The Illuminati promise to kill one cardinal per hour beginning at 8 p.m. If this weren’t enough, the battery keeping the wad of antimatter stable in its container will wear out exactly one hour after they run out of cardinals, causing an explosion vast enough to annihilate the Vatican and some of surrounding Rome. The only hope is for Langdon and his latest platonic playmate, a physicist named Vittoria Vetra (Ayelet Zurer), to uncover and retrace the “Path of Illumination,” a secret trail upon whose steps the on-the-hour crimes will unfold.
These meticulously scheduled calamities are a rather mixed bag. On the one hand, they give the film an ungainly, episodic gait: Research, research, talk, talk--and then off to Santa Maria del Popolo at 7:59 to try to thwart a murder; more research, research, talk, talk--then off to St. Peter’s at 8:58 to forestall another. On the other hand, the cascading cliffhangers do lend urgency to Ron Howard’s direction, and keep the film from drifting into the dramatic doldrums that regularly hampered The Da Vinci Code. It’s a nice touch, too, that the clues that lead from one destination to the next are often sculptures of angels holding arrows that point the way, giving the whole enterprise the feel of a celestial scavenger hunt.
It’s not all so elevated, of course. The carnal is also well- (one might say over-) represented, though not in an erotic sense: The film’s first murder victim has his eyeball spooned out; the second is stuffed full of dirt; and the third has his lungs pierced such that when Vittoria attempts mouth to mouth, blood sprays from his chest like the innards of an egg being blown empty for Easter. About the only brutalization of the flesh we do not witness is the sight of a man being burned alive--no, scratch that, we get that one too.

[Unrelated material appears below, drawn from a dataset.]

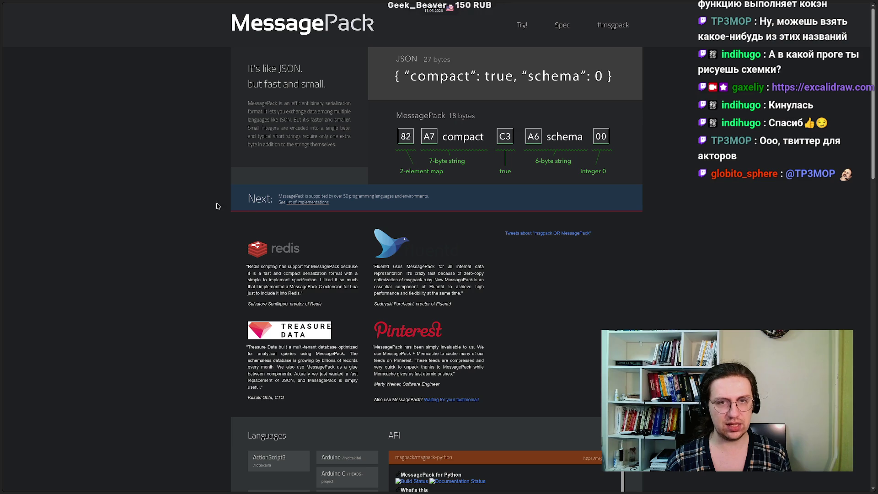
mouse_move(323, 3)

Figures emerge to help and hinder Langdon along the way, notably a boyish papal aide (played by a disappointingly wan Ewan McGregor), a grouchy commander of the Swiss Guards (Stellan Skarsgard), and a Cheney-esque cardinal (Armin Mueller-Stahl, looking as though even he has grown weary of his portraits of avuncular evil). I’ll leave it to viewers to guess which among these men are Not What They Seem, but this being Dan Brown, you know there will be at least one.

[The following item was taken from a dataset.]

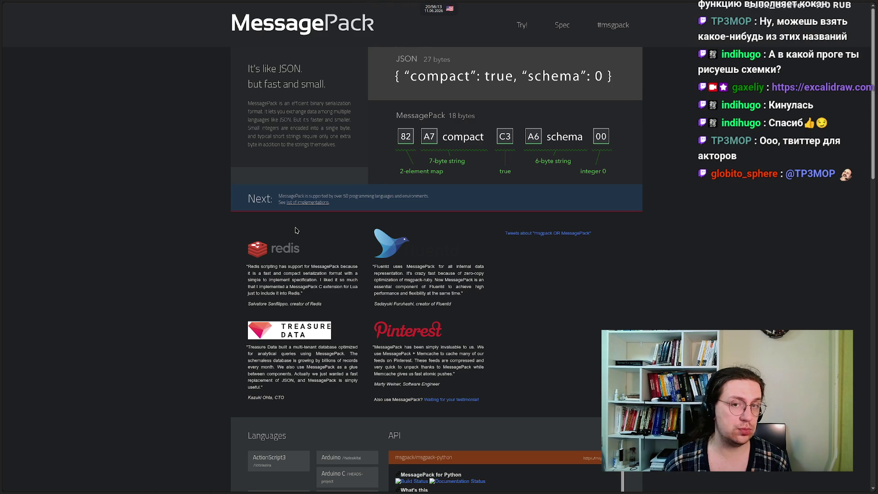
mouse_move(1, 155)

For its first three quarters, Angels & Demons is less awful than The Da Vinci Code: unremittingly silly and unexpectedly violent, but better paced and with a cast that seems generally committed to the task at hand. But in its closing laps, Angels & Demons makes up the distance with a series of twists that brutalize science and faith, character and continuity, and anything approximating narrative coherence. No, the film does not conclude with Langdon being elected Pope himself, but, watching the spiraling inanities of the last 20 minutes, one might be forgiven for thinking it would be the next logical step.
Christopher Orr is a senior editor of The New Republic.